Racing: The fresh face of Ascot - all £200m of it

Mixed reviews and a downpour greet the first look at Royal course's redevelopment

Here yesterday, it mattered less who won or lost than where they played the game. Racing returned to the Queen's course after a hiatus of 20 months, and although the £200 million redevelopment still had something of the building site about it, the chippies and plumbers will be out by the start of the Royal meeting next month.

So is the jury. The dry run was anything but, which kept the limited numbers subdued - 11,000 were allowed though the gates but mostly stayed indoors - but there were enough gripes about poor ground-floor viewing, possible insufficient seating capacity in some areas, and potential access bottlenecks to keep the course supremo, Douglas Erskine-Crum, and his team busy before 80,000 descend in 23 days' time.

Erskine-Crum is confident that all will go smoothly next month. "We will take all the feedback on board," he said, "and work from there. But I defy anyone to build anything, from a house to a huge sporting arena like this, without there being teething troubles. Today has been an invaluable exercise."

The grandstand is undoubtedly spectacular, even if to some it bears more than a passing resemblance to an airport terminal. For the professionals, though, where it counts is on the track, and there were few complaints. Yesterday's six races on brand-new, sodden turf passed without incident.

"The ground is like a carpet," said Ryan Moore, who won the day's feature, the Victoria Cup, on Partners In Jazz for David Barron. "In fact, it's the best ground I've ridden on all year."

The straight mile has been realigned and the turf relaid from scratch. "It is better-drained than on the round course and so rides faster," added Moore. "It's early days yet, but cantering down we couldn't feel any differences across the course that might produce a draw bias. You can't knock it at all."

The distinction of opening the latest phase in Ascot's 295-year history went to Baby Strange, winner of the first race for jockey Graham Gibbons and trainer Paul Blockley. Almost inevitably, Ascot's favourite son, Frankie Dettori, was also on the scoreboard, taking the finale on the Sylvester Kirk-trained Trafalgar Bay. Dettori joined in the praise for the new racing surface. "Magnificent," he said. "Heaven."

The winner of yesterday's Irish 2,000 Guineas will have the St James's Palace Stakes on Royal Ascot's opening day as his target, but the surprise identity of that colt is Araafa, not George Washington, the so-impressive hero of the Rowley Mile. Aidan O'Brien's charge started at 4-7 to complete the Classic double but bottomless ground at the Curragh proved his undoing and he went down by two lengths to the Jeremy Noseda-trained winner, a 12-1 shot.

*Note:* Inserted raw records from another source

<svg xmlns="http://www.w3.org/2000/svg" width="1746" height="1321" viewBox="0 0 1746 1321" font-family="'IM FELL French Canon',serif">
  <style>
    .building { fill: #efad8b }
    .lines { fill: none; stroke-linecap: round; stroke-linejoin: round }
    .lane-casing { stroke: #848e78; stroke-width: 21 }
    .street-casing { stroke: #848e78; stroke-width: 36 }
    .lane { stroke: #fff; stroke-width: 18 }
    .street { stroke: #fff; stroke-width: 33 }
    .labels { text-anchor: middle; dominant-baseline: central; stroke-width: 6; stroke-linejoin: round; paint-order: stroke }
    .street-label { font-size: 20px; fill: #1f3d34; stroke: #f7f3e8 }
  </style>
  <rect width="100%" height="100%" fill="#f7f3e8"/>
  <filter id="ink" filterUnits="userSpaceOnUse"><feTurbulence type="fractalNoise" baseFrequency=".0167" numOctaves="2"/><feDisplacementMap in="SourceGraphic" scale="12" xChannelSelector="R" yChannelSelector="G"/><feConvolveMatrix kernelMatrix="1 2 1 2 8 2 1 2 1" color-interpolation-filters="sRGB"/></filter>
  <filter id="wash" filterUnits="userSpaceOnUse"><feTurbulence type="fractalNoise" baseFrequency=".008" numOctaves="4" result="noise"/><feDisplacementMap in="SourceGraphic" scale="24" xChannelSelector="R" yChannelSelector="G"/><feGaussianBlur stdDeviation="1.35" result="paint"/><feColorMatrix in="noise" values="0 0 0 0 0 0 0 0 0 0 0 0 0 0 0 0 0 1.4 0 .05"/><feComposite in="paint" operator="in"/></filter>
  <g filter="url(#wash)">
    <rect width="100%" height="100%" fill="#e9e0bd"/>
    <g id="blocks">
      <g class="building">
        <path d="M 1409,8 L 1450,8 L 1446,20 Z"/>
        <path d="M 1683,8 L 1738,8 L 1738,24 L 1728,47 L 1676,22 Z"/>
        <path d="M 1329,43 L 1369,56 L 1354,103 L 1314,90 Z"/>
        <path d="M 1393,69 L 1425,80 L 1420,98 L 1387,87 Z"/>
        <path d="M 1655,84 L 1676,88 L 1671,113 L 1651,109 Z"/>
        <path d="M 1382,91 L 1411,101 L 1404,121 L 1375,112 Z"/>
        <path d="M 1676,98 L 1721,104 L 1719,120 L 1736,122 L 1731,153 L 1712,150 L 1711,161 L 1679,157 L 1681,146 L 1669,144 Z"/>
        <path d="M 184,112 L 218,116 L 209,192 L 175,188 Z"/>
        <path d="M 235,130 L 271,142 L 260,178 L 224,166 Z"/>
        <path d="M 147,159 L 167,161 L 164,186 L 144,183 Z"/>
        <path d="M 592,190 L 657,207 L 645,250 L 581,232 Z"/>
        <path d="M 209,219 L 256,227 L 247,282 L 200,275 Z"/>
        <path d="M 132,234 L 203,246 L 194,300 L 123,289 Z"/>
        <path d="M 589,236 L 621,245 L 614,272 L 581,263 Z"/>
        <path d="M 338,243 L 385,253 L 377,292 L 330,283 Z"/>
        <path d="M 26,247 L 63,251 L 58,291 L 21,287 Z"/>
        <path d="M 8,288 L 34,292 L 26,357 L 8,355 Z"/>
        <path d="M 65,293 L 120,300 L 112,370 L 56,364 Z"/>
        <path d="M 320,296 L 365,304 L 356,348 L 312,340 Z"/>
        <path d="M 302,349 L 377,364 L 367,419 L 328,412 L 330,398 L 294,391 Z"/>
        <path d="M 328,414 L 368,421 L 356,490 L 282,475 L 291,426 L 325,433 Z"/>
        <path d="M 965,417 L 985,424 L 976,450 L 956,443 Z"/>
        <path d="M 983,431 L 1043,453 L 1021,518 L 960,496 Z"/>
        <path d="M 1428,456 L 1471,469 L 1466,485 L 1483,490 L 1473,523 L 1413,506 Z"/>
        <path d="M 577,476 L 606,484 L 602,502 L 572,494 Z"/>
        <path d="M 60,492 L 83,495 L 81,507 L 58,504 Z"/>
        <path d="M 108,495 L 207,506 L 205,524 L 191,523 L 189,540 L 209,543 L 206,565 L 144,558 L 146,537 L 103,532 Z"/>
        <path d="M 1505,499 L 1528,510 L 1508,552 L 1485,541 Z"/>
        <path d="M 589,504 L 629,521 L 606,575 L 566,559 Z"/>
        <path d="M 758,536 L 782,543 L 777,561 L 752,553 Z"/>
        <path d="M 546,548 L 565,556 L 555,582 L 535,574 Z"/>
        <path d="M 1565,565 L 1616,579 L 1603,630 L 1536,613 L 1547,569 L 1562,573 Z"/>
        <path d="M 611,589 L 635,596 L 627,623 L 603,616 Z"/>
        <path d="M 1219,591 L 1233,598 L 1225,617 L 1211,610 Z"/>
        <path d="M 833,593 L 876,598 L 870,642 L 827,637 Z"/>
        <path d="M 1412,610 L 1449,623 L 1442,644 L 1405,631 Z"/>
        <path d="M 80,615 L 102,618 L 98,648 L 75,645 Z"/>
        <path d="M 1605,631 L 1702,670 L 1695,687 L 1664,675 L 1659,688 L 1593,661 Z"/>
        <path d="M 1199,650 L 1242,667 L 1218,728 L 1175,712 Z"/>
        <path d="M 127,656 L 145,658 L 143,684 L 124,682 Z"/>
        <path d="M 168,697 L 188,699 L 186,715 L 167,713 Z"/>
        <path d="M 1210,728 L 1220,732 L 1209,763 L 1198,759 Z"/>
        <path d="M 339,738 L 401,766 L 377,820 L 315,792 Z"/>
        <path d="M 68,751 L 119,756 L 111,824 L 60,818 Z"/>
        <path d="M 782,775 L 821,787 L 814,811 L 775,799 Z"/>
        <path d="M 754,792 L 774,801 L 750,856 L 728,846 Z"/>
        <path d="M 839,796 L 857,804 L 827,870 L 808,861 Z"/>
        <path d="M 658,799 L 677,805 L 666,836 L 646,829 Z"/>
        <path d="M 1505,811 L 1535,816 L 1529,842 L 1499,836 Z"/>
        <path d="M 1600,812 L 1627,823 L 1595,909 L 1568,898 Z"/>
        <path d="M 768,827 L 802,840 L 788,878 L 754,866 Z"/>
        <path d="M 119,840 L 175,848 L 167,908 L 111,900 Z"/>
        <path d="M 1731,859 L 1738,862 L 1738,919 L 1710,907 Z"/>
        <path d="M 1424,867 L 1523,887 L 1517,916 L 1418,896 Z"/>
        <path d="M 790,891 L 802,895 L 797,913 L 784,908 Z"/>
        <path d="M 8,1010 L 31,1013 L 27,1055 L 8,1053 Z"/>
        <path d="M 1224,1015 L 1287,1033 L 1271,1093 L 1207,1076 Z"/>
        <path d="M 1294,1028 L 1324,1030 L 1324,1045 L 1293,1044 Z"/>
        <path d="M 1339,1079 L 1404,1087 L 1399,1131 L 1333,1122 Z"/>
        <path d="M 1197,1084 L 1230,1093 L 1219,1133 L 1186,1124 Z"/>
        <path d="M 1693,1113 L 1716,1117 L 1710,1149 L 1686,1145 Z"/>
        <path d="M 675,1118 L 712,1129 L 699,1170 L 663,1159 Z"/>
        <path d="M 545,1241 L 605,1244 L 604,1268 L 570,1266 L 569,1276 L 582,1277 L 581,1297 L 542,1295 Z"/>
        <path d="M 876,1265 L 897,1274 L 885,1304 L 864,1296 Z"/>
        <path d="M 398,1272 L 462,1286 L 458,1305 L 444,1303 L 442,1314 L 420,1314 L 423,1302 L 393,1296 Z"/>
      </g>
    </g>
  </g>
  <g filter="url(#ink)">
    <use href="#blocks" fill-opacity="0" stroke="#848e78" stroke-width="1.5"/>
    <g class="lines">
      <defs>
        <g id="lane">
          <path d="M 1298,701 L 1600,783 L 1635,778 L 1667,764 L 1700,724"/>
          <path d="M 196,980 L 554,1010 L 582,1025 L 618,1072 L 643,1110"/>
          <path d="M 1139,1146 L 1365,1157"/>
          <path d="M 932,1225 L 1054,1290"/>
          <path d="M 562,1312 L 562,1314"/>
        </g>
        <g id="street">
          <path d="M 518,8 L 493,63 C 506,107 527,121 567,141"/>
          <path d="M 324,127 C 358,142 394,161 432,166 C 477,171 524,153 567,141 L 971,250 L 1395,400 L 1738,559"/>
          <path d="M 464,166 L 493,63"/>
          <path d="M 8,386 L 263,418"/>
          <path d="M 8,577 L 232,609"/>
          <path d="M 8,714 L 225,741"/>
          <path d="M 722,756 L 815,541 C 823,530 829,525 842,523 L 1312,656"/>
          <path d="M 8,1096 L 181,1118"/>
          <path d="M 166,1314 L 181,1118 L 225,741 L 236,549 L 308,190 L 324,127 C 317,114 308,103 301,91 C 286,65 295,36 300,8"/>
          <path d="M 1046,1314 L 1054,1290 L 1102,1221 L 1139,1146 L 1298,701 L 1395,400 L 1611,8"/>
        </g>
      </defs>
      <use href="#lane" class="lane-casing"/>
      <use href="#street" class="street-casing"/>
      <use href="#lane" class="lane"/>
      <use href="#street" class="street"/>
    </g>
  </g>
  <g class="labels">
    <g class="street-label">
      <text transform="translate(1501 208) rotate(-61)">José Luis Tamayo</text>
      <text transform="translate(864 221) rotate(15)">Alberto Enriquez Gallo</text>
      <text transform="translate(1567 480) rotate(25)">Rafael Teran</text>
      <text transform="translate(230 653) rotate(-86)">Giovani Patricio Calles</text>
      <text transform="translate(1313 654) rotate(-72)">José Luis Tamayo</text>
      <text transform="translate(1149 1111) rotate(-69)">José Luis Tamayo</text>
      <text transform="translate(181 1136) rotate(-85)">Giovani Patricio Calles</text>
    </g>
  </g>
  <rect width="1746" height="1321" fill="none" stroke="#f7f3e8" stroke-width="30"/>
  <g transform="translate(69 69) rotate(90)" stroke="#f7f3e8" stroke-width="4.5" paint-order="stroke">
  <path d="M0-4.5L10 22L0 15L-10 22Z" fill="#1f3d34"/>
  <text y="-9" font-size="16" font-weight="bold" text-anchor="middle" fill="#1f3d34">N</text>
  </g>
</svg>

Alan Munro had Araafa close to the pace from the off and kicked on two furlongs out, getting first run on the favourite, who failed to quicken, veering towards third-placed Decado as he tried. "I had a hunch that he'd handle this ground, and he did," said Noseda. "We thought that second might be no disgrace, but if the favourite didn't perform we'd be waiting in the wings."

Kieren Fallon, on George Washington, confirmed the conditions were his mount's undoing. "He laboured on it," he said, "he plugged on but couldn't quicken. You'll see the real George back on better ground."

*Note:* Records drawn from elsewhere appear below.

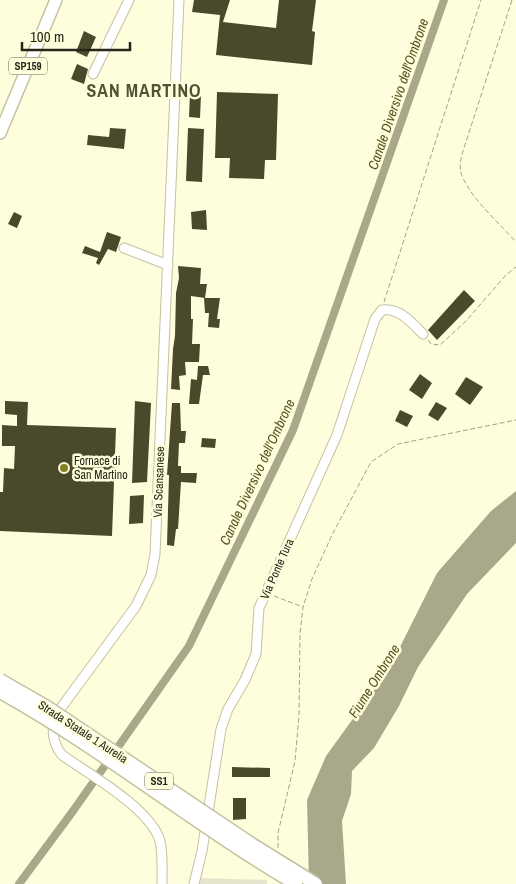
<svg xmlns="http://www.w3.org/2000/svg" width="516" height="884" viewBox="0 0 516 884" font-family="'Archivo Narrow',sans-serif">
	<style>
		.green { fill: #e5e4cd }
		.water { fill: #a9a88b }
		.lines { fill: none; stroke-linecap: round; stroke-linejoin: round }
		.canal { stroke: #a9a88b; stroke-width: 8 }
		.building { fill: #4b492c }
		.minor-casing { stroke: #c3c2a1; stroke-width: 11 }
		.major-casing { stroke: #c3c2a1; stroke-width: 14 }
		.path { stroke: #a3a289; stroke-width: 1; stroke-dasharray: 5 2.5; stroke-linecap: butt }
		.minor { stroke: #fff; stroke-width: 9 }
		.major { stroke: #fff; stroke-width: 11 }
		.highway-bridge-casing { stroke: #c3c2a1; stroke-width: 15; stroke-linecap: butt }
		.highway-bridge { stroke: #fff; stroke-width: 12 }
		.poi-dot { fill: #847f26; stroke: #fffedc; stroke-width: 2 }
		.labels { text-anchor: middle; stroke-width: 5; stroke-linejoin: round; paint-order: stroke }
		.shield { fill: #fffedc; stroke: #686754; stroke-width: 1 }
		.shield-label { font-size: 11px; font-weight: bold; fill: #27261a }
		.poi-label { font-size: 12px; fill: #27261a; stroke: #fffedc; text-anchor: start }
		.street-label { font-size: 12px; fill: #27261a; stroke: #fffedc }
		.water-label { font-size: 14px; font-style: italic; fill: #575522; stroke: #fffedc }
		.district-label { font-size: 18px; font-weight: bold; letter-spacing: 1px; fill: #535134; stroke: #fffedc }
	</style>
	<rect width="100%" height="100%" fill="#fffedc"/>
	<polygon class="green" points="199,878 267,880 267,884 196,884"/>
	<polygon class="water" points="516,491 516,543 467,594 418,667 399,706 374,748 352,771 351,794 342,821 346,884 309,884 307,800 326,756 389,669 437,573 491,511"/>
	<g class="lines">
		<polyline class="canal" points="19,884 73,811 189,646 293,430 444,0"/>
	</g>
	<g class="building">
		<polygon points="194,0 230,0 223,22 276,28 279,0 316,0 312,31 315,32 312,65 216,55 220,15 192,12"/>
		<polygon points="84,31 96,37 87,57 76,52"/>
		<polygon points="77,64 88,69 84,84 71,79"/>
		<polygon points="217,92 278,94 276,160 265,160 264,179 229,178 230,158 215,158"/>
		<polygon points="190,94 201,95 200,118 189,117"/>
		<polygon points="110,128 126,129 124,149 87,145 88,135 109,137"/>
		<polygon points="188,128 204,129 202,182 186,181"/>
		<polygon points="206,210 207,230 192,229 191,212"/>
		<polygon points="14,212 22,216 17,228 8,224"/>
		<polygon points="107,232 121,237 116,252 108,249 99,265 96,263 98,258 82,253 85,246 100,252"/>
		<polygon points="178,266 201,268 200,284 207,284 205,298 191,296 191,319 193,319 192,344 200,344 199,362 185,362 186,375 179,376 180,390 171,389 173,349 175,336 176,293 179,278"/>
		<polygon points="464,290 475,301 437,340 428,330"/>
		<polygon points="204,298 220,298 217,319 220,319 219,328 208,327 209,313 205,313"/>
		<polygon points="198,366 208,366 210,375 203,375 199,404 189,404 191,379 197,380"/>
		<polygon points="420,374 432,383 422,399 409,390"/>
		<polygon points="466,377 483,387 470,405 455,394"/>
		<polygon points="5,401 28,402 27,425 116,428 112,536 0,531 0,492 3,492 4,468 14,469 15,446 2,446 2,425 17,426 17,415 5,414"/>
		<polygon points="135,401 151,403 147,482 132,483"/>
		<polygon points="436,402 447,408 438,421 428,415"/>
		<polygon points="172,403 180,403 181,431 186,431 185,443 179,443 178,466 181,466 181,473 197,473 196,483 181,482 178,529 176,529 174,546 167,545 169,475 167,475"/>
		<polygon points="400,410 413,416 407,427 395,421"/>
		<polygon points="202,438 216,439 215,448 201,447"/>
		<polygon points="144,495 143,523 129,524 130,496"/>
		<polygon points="232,767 270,768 270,777 232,777"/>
		<polygon points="233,798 246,798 246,819 233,820"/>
	</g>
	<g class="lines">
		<g class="minor-casing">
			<g id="minor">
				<polyline points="93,74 129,0"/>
				<polyline points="124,248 168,265"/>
				<path d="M162,884C162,871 163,854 160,841C150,808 90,775 62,755C52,742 52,731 55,716L136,606L151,575L155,554L179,0"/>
				<path d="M194,884L202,851L221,729L228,709L245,680L256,654L259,608L337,435L375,319L382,310C399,307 412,323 423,334"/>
			</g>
		</g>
		<g class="major-casing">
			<polyline id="major" points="0,133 56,0"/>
		</g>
		<g class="path">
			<path d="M512,0L462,154C460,162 459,170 463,178C472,199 500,224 516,242"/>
			<polyline points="384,302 481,0"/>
			<polyline points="428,340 431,344 440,345 466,321 506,275 516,267"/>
			<polyline points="274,596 303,607"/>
			<polyline points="278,848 278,833 295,761 299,716 300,633 303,607 312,579 332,535 371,462 398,444 516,420"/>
		</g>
		<use href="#minor" class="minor"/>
		<use href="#major" class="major"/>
		<g class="highway-bridge-casing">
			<g id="highway-bridge">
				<polyline points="0,680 47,707 253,845 316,884"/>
				<path d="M0,692C103,749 195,825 296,884"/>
			</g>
		</g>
		<use href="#highway-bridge" class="highway-bridge"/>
	</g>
	<circle class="poi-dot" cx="64" cy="468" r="5"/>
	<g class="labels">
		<g class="shield">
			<rect x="9" y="57.5" width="38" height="17" rx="4"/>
			<rect x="145" y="772.5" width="28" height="17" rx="4"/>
		</g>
		<g class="shield-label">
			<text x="28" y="70">SP159</text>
			<text x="159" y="785">SS1</text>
		</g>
		<g class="poi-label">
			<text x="74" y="465">Fornace di<tspan x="74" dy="14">San Martino</tspan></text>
		</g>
		<g class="street-label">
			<text transform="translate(159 482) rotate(-88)" y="4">Via Scansanese</text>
			<text transform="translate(277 569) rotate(-66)" y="4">Via Ponte Tura</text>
			<text transform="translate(83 732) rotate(33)" y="4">Strada Statale 1 Aurelia</text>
		</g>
		<g class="water-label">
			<text transform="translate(398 94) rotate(-71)" y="5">Canale Diversivo dell'Ombrone</text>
			<text transform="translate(257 472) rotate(-65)" y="5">Canale Diversivo dell'Ombrone</text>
			<text transform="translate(374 681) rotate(-58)" y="5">Fiume Ombrone</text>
		</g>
		<g class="district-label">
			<text x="144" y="97">SAN MARTINO</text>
		</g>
	</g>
	<path d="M22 42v8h108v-8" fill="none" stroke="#27261a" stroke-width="2.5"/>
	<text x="30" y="42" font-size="15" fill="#27261a" stroke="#fffedc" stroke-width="4" paint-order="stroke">100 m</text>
</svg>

The fillies have their turn today in the Irish 1,000 Guineas, with British interests represented by the Newmarket runner-up, the Sir Mark Prescott-trained Confidential Lady, and third Nasheej (Richard Hannon), plus Short Dance (Barry Hills) and Don't Dili Dali (Gary Moore). The card also marks the reappearance of last year's best three-year-old, the Irish Derby and Arc winner Hurricane Run. Andre Fabre's star faces just two rivals in the Tattersalls Gold Cup.

At Auteuil this afternoon the admirable Tom Mullins-trained mare Asian Maze takes on 14 rivals, including her Irish compatriot Kerryhead Windfarm and Dom d'Orgeval for Britain, in the Prix La Barka.

After the hurdlers, the chasers are in the spotlight over the formidable Auteuil fences in the Grand Steeple-Chase de Paris, the French equivalent of the Cheltenham Gold Cup. The two principals are the Arnaud Chaille-Chaille stablemates, the 11-year-old Kotkijet, winner for the past two years, and six-year-old Cyrlight. The young pretender, unbeaten this season, could set up a fabulous double for his owner, Sean Mulryan, who has Linda's Lad in the Derby.

One of his Epsom rivals, the fourth favourite Sir Percy, sealed his place in the Derby field with a satisfactory workout over a mile and a half at Lingfield yesterday morning. The colt returned from his second place in the 2,000 Guineas stiff and sore but has bounced back well. "It could not have gone much better today," said his trainer, Marcus Tregoning.


Best shortshot
Idarah (3.15) is lightly raced, progressive, won by seven lengths last time and is in the King Edward VII Stakes.

Best longshot
Dancing Guest (5.25) won on soft ground last year and should be sharper for his three-year-old debut run.